- Bias. Despite my Canadian accent and outlandish family name, I lived in the U.K. and was somewhat assimilated. My bias is to be pro-Brexit. Furthermore, I have a commercial interest in financial and economic crises (more page views!).
- "Leave" unlikely to win. I have seen a lot of referenda close up, courtesy of living in La Belle Province. My experience is that there is always a big shift towards the status quo relative to poll results when you look at the final results. This is either the result of cold hard reflection when ballots are being cast, or the tendency of older voters with more "conservative" tendencies having a higher voter turnout. (UPDATE: The exit polls blew my theory about older voters out of the water; it was the older voter bloc in England that shifted the poll towards "Leave." I misjudged what these voters considered the "status quo.")
- "Remain" analysis obvious. If anything moves in response to opinion polls, expect it to revert. (For Quebec referenda, the winning trade has always been to buy Quebec bonds.)
- Even if "Leave" wins, nothing may happen. Referenda are betrayal of Britain's parliamentary tradition. (See what I wrote about assimilation?) They are not legally binding. Anyone who is pro-EU by definition does not care about the interests of individual nation-states, and so is going to have no qualms ignoring the result of a referendum. (See what I wrote about bias?)
- What happens - who knows? Even if the U.K. tries to negotiate an exit, what will happen will depend upon the result of negotiations. Right now, tone deaf continental politicians are threatening the U.K., but the disastrous state of the euro area economy means that they have a weak negotiating position. An intelligent U.K. government could presumably cut a deal that limits the short-term disruption.

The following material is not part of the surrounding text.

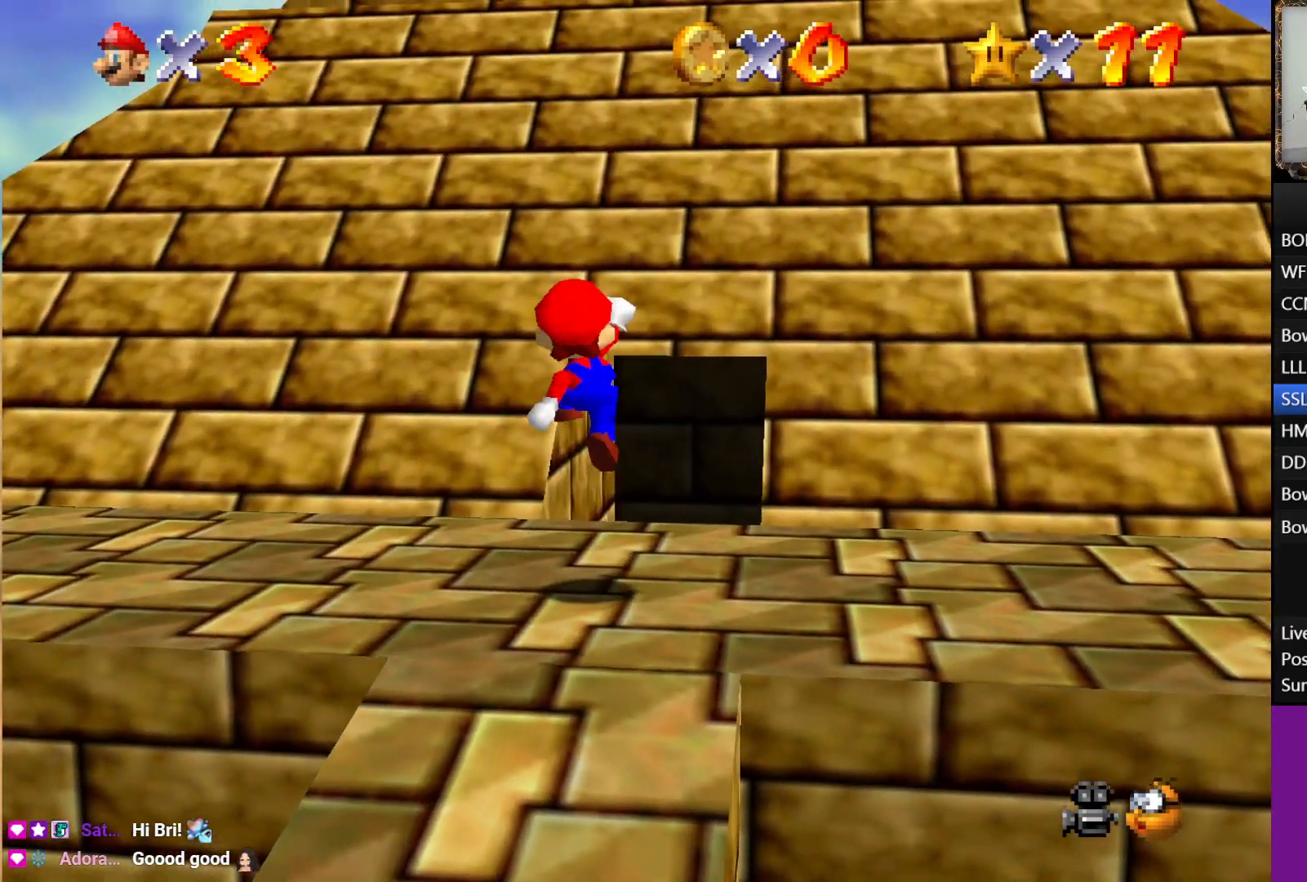
{"buttons": ["A"], "left_stick": "up", "right_stick": "center", "events": [[333, "A", "down"]]}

UPDATE: With Cameron stepping down, the U.K. government will have a stronger bargaining position. The euro is currently being held together by spit and baling wire, and so the EU leadership should try to avoid too deep a confrontation, as the blowback onto their own economies could be disastrous. Whether they are intelligent enough to see that, or whether they will try to treat the U.K. like Greece, remains to be seen. Based upon centuries of European history, I am not entirely confident that the EU governing elites will follow a sensible course of action.
- Short-term: so what? The IMF is apparently predicting a recession if Britain leaves the EU (Guardian article). The United States had a severe recession in 1948-1949, courtesy of post-war demobilisation. (This recession is infamous, as crackpot economists have used it as evidence that high high government debt levels cause deep recessions.) The correct attitude is: so what? Was the United States supposed to stay on a total war footing forever, so as to avoid a recession? Anything that disrupts the existing patterns of commerce is likely to cause a recession, but we cannot follow the same ruts forever. Nations have a welfare state to cushion the blow the recessions.

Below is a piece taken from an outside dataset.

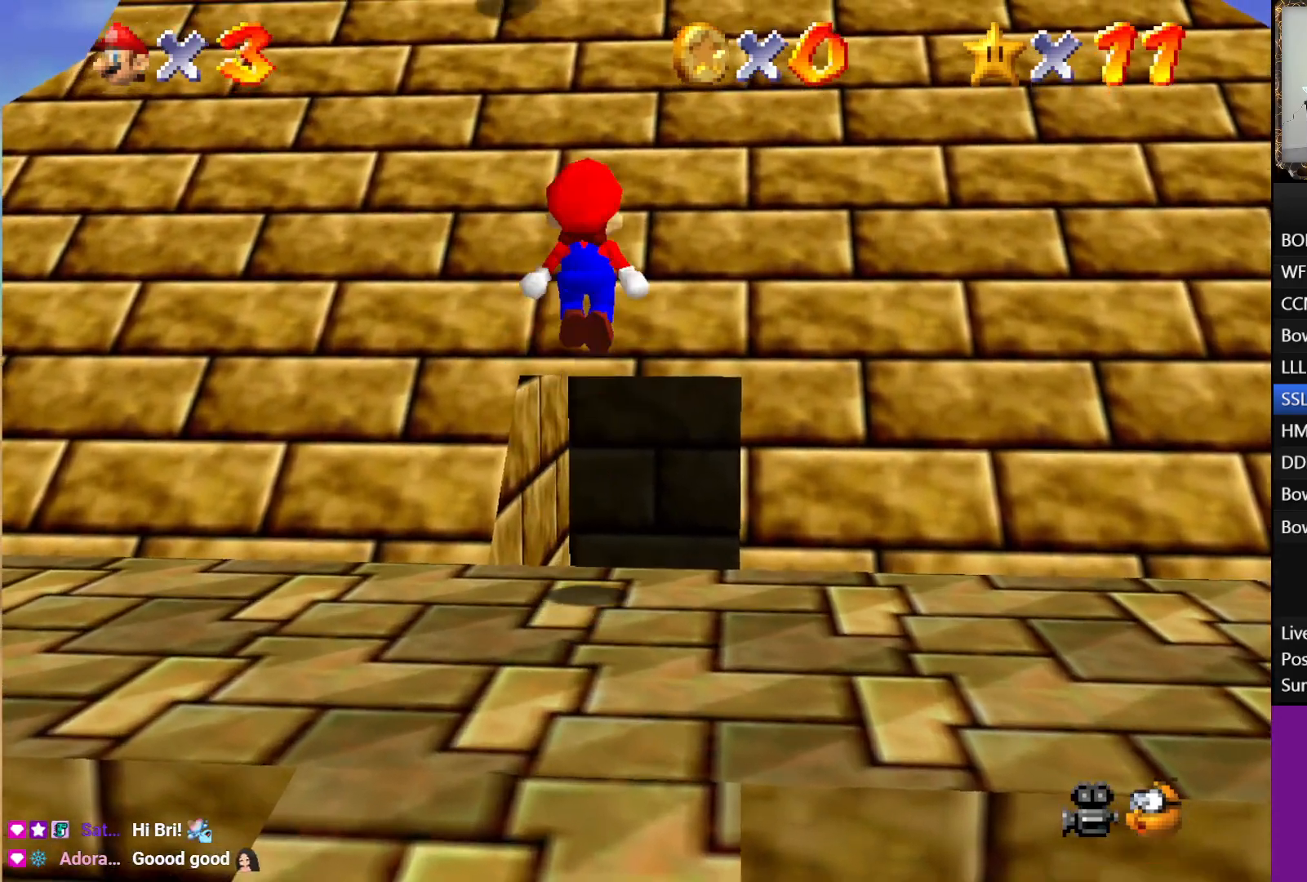
{"buttons": [], "left_stick": "up", "right_stick": "center", "events": [[217, "A", "up"]]}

- Long-term: depends upon your politics. Pro-EU partisans will be happy to explain how being part of the EU has helped make the United Kingdom internationally competitive. Anti-EU analysts would question the wisdom of tying Britain to an increasingly autocratic, rigid EU that is strangling itself with austerity policies. The decision is a political decision, which is exactly what the referendum voters are being consulted upon.